The end of awe, the beginning of the truth, and why Manny isn’t the real reason we’re watching a pro wrestling version of MLB

Around 2PM on December 13th, 2007, I wanted to be one place. It was most certainly not our prohibition-themed company Christmas party. As thrilling as our rendition of the Twelve Days of Christmas (complete with hand motions) was, my mind kept heading to the bar located a mere 20 yards away. I wasn’t thirsty, but I needed to be there.

https://i0.wp.com/nbcsportsmedia4.msnbc.com/j/apmegasports/200808012222805771686-pf.widec.jpg About the time the seven swans started swimming, I got the sudden urge to get the @!#$ out of there use the bathroom. My immediate need resolved, I headed over to the bar, not for the booze, but for the TV tuned to ESPN. Approaching the other 10% who couldn’t bare any more partridges or milking maids, I scanned for news. By this time, the reporting had given way to pontificating.

Rich decides to fill me.

“Brett and Saberhagen were both on the report,” he says.

My heart stopped.

I hadn’t even started to think of excuses as to why our nearly illegitimate World Series was still valid when he broke out in a gotcha smile.

With the revelation of Manny Ramirez’s positive steroid test this week, memories of the Mitchell Report have flooded back in. That day, awe died. We couldn’t be wowed anymore without saying somewhere inside “I wonder if that guy’s on the juice.” The awe was gone because you couldn’t trust that what you were seeing was what you thought it was. A player on steroids playing next to guys who aren’t is like a camera trick. His superiority is an illusion and we’re left to sort out the truth.
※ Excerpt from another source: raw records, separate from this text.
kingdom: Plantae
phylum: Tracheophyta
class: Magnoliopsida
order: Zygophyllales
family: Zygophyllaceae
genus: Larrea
The truth was, we couldn’t.

So we assumed it was fake.

They might as well has brought the syringes, baby oil, tanning bed and ring right out on to the field.

But thanks to Manny, we’re a step close to be awed again. The testing is working (to a degree). I can start to think about possibly being awed by Albert, Jim, David, or one of the Joshs. There are definitely still guys who are cheating, but there are also guys who are getting caught.

And that’s a good first step.

But even if baseball gets cleaned up, and we can trust that every home run or 103 mph fastball, we’re still watching pro wrestling. Until a salary cap, and as I advocate, a salary floor, are put in place, the legitimacy of championships by teams spending more than 100 million dollars should be treated like Hulk Hogans: products of the system in which they perform. They are Goliath over which only a David, a no-name farm kid who doesn’t have a dime, could win because of God’s direct intervention.

Cap the salaries. MLBPA lost the right to protest when they held meetings to tell players how to get around drug testing.